- Born: Mosheh Sha'ul 24 May 1929 İzmir, Turkey
- Died: 1 April 2023 (aged 93) Jerusalem
- Citizenship: Israeli
- Education: Hebrew University of Jerusalem
- Occupation: Journalist
- Known for: Work on restoring Ladino
- Awards: Order of Civil Merit

= Moshe Shaul =

Israeli journalist (1929–2023)

Moshe Shaul (משה שאול; 24 May 1929 – 1 April 2023), also known as Mosheh Sha'ul, was a Turkish-born Israeli journalist, writer and researcher of the culture of Sephardi Jews whose work on preserving the Ladino language was key to its revival.

== Biography ==
Shaul was born in İzmir, Turkey on 24 May 1929. He grew up in the neighborhood around the Bet Israel Synagogue and became a member of Neemanei Tsion, a local Jewish youth organization.

In 1949, Shaul made aliyah to Israel.
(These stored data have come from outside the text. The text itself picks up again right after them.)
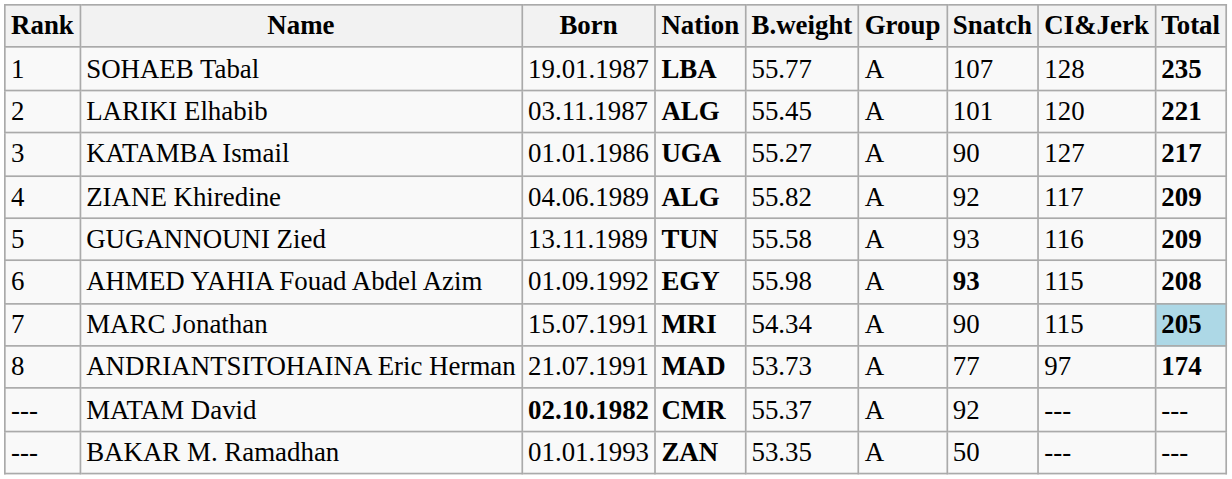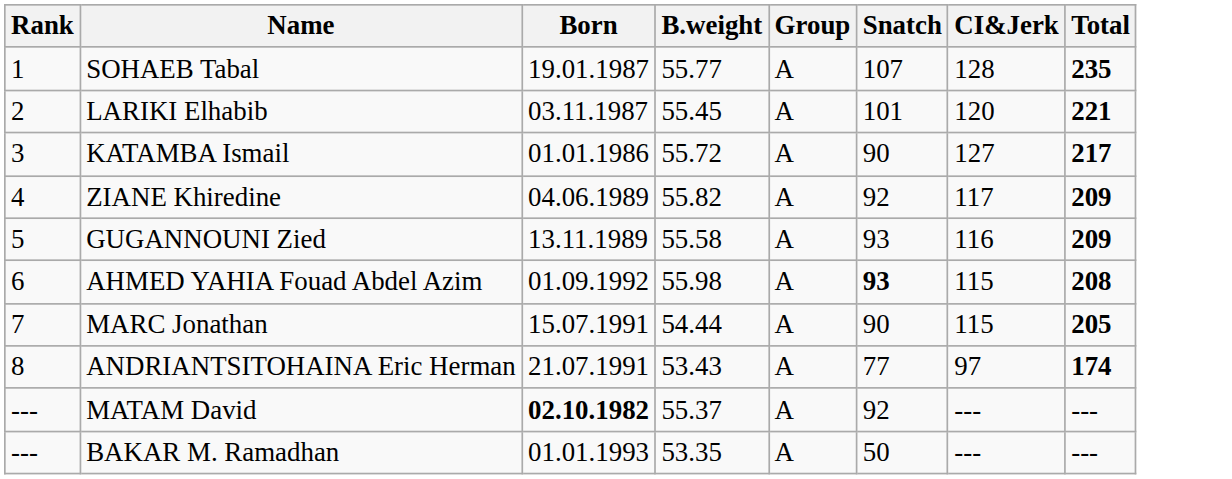- column: Nation | LBA | ALG | UGA | ALG | TUN | EGY | MRI | MAD | CMR | ZAN
KATAMBA Ismail | B.weight: 55.27 -> 55.72
MARC Jonathan | B.weight: 54.34 -> 54.44
MARC Jonathan | Total: lightblue background -> no background
ANDRIANTSITOHAINA Eric Herman | B.weight: 53.73 -> 53.43
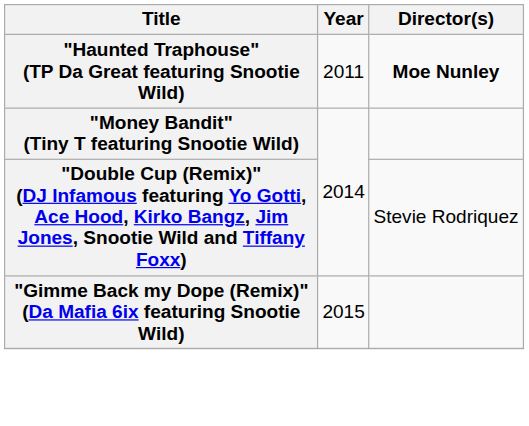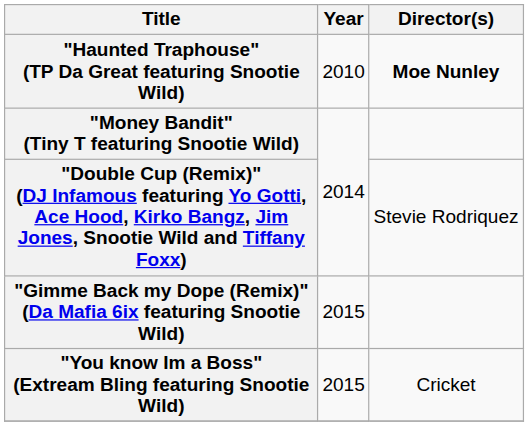"Haunted Traphouse" (TP Da Great featuring Snootie Wild) | Year: 2011 -> 2010
+ row: "You know Im a Boss" (Extream Bling featuring Snootie Wild) | 2015 | Cricket
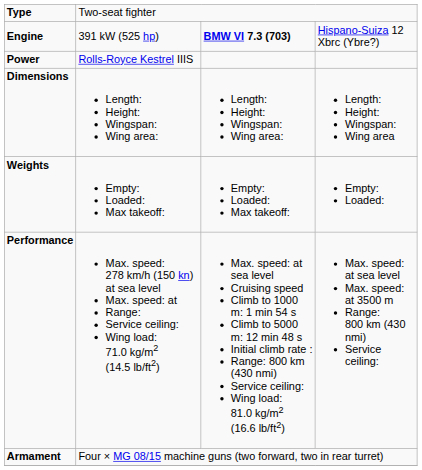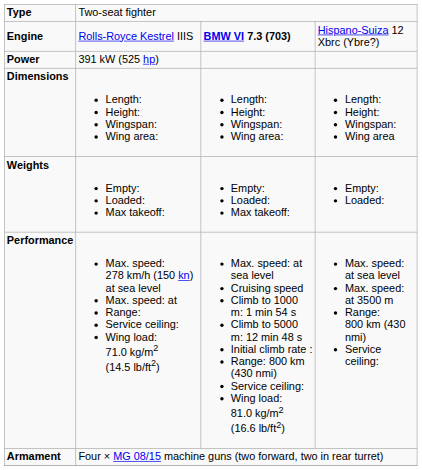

He settled in Kibbutz Tzuba, where his older brother Bohor was already living. During his first year of in Hebrew University, in 1954, he began working under the radio broadcaster Kol Yisrael as a Ladino presenter. He visited the homes of elderly Ladino speakers at the wish of the radio, in order to record music that was at risk of going 'extinct', ultimately saving over 400 songs. He would graduate in 1959, attaining degrees in Sociology and Political Science. That same year he would join the Ladino broadcast of La Bos de Israel, a subsidiary Kol Yisrael of based in Jerusalem, and in 1977 he would take charge of it after the death of its director, Yitzhak Levy.

Shaul served as editor for Aki Yerushalayim during their first issue which was released on 4 April 1979 and continued this role for their 37 years of operation. While working there he actively worked towards standardizing the written language by creating a phonetic writing system which eventually became adopted around the world by Ladino writers. The orthography of his system was questioned due to the absence of written accents and a structure more similar to Turkish than Romance languages.

During this period Shaul also taught at Ben-Gurion University of the Negev (1980-1985) and served in the vice-presidency of the Ladino National Authority (NALC) in Israel from 1997 to 2015, where he trained new teachers for Judeo-Spanish and expanded the prevalence of the language. His work during this period is considered responsible for much of the diffusion of the Ladino language and culture in present-day Israel. He also worked and boarded several other organizations, such as Amutat Sefarad, to promote and preserve Judeo-Spanish. Shaul stated that the internet provides an opportunity to connect Judeo-Spanish speakers globally and create a living community to help promote the language.

Shaul's orthography was made more popular through his founding of the Maale Adumim Institute, an offshoot of Amutat Sefarad and the Autoridad Nasionala del Ladino both of which he helped originally found in 1997, with Avner Perez and a beginner text book for Ladino he published in 1999.

In 2016 Shaul was appointed a permanent member of the Royal Spanish Academy for Israel. Later in 2018 he was honored with Spain's Order of Civil Merit. He also received a 'Life Award' from Autoridad Nasionala del Ladino for his contributions to the Ladino language.

Shaul died on 1 April 2023 in Jerusalem and was buried in the cemetery in Shoresh.

== Published works ==
- Ladino (Spanyolit): Sefer limmud le-matḥilim (1999). Ed: Avner Perez.
- Shaʼul, Mosheh (1995). "El gizado sefaradi : rechetas de komidas sefaradis de la revista kulturala djudeo-espanyola Aki Yerushalayim"
- Ladino – Manual de estudio para principiantes (1990).